The number $$\lvert S\rvert$$ of nodes needed to determine the state of another node is bounded. It is 1 or 2 in our current design. Therefore the cost of computing the next state of the nodes of the system is $$O(\lvert A\rvert)$$ when $$A$$ designates the set of active nodes at a given cycle, rather than the total number of nodes.

6 Architecture

6.1 Overview

As envisioned, our system is made up of three major components:

1. Pattern recognition subsystem: A built-in perception subsystem that reads inputs and activates internal nodes that represent concepts, i.e. patterns identified in the input.
2. Action optimizer: A built-in action subsystem whose role is to connect internal nodes to optimal output nodes, given a built-in objective function.
3. Input-Output (IO) modules which create input nodes and output nodes and can perform arbitrary computations and interactions with the environment.

The inside of the system is what carries information from the input nodes (squares $$\Box$$) to the output nodes (triangles $$\rhd$$).
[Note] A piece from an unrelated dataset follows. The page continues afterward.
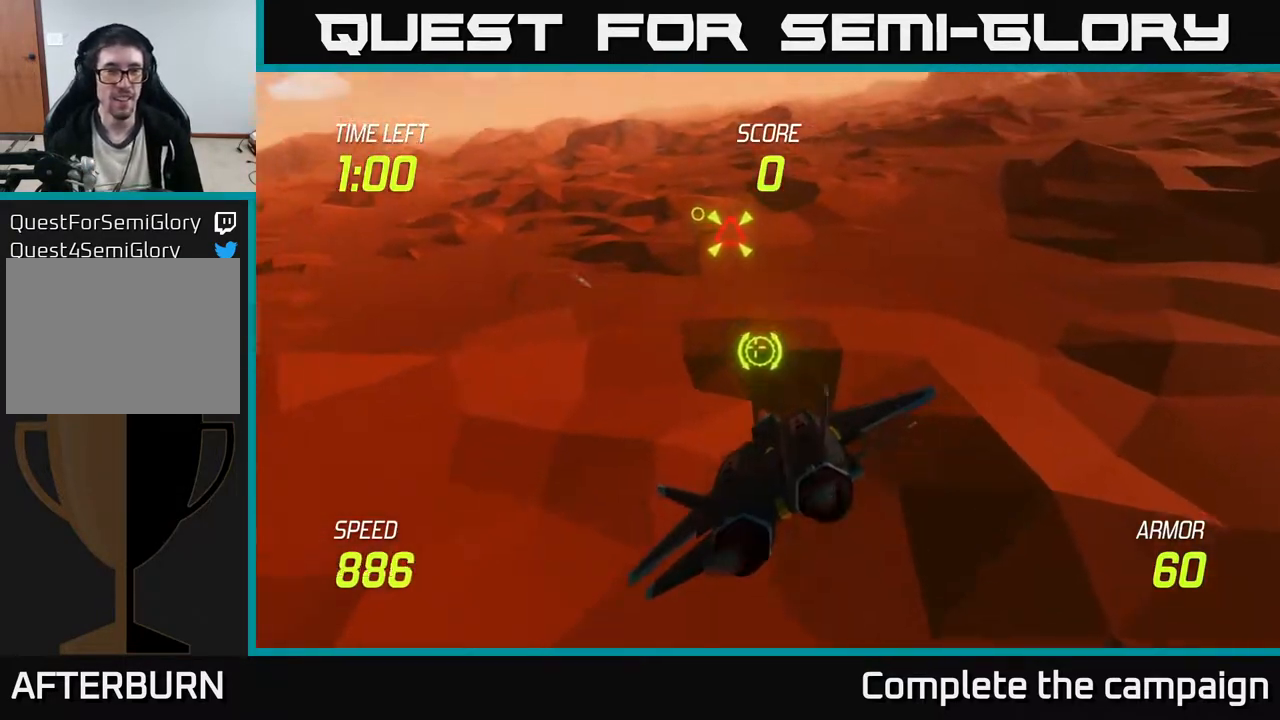
{"buttons": [], "left_stick": "up-left", "events": [[133, "left_stick", "center"], [267, "left_stick", "up-left"]]}
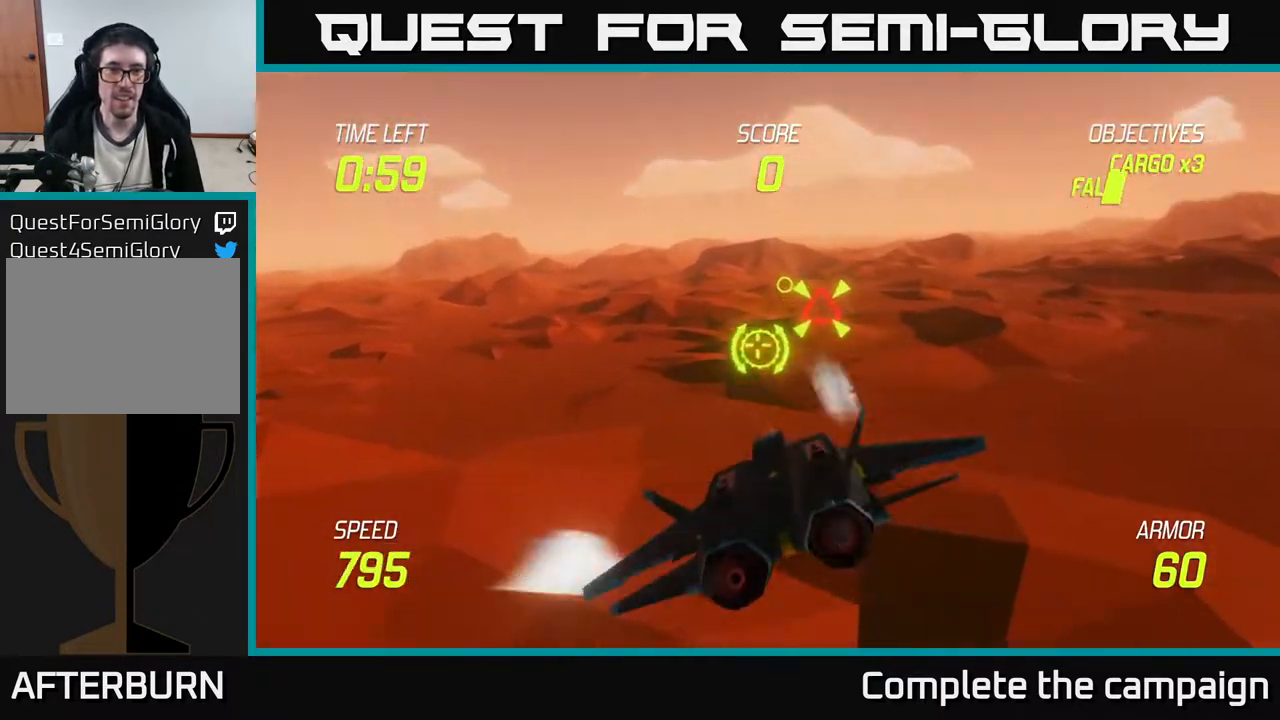
{"buttons": ["R2"], "left_stick": "left", "events": [[50, "left_stick", "up"], [117, "R2", "down"], [183, "left_stick", "center"], [433, "left_stick", "left"]]}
It views input nodes and output nodes as unordered sets, with no a priori knowledge of their role.

Input nodes and output nodes can be more or less built-in, depending on the implementation. In any case, IO modules (3) are independent pieces of software that can create input nodes and output nodes freely, either during system initialization or later, dynamically. IO modules are responsible for activating and deactivating their input nodes, and they are supposed to read the binary state of the output nodes and do something with it.

6.2 Perception

6.2.1 Input nodes and internal nodes

The subsystem in charge of pattern identification or perception is made up of nodes. At a given cycle or tick of the system’s clock, a node is either active or inactive. There are two kinds of nodes and they differ in the way they are activated. The input nodes, always represented by squares, are activated by IO modules. The other nodes are referred to as internal nodes or regular nodes and are activated by a pair of other nodes.

The diagram below shows 4 input nodes and 3 internal nodes.

An internal node can be created from any pair of nodes. For instance it could be one input node and some other internal node:

The slightly more complicated example below shows various ways to connect nodes.

It takes one tick of the clock to propagate information along an edge. An internal node $$C$$ constructed from nodes $$(A,B)$$ is active at date $$t$$ if and only if nodes $$A$$ and $$B$$ are active at date $$t-1$$. It is inactive otherwise.

Once an internal node is created, it will always receive information from the pair of nodes it was constructed from. It is an indicator of the current and recent input and implements a concept.

6.2.2 Redundancy issues

Given some input nodes, infinitely many internal nodes can be constructed. The key of a successful design is to construct internal nodes that represent useful concepts or that are involved in the construction in useful concepts, without creating too many nodes that are either redundant or not useful.

The diagram below shows how two internal nodes can be equivalent in the sense that their activity state is the same for any input. These are nodes denoted ABCD and ACBD, which are active at date $$t$$ iff each of the input nodes A, B, C, and D are active at date $$t-2$$.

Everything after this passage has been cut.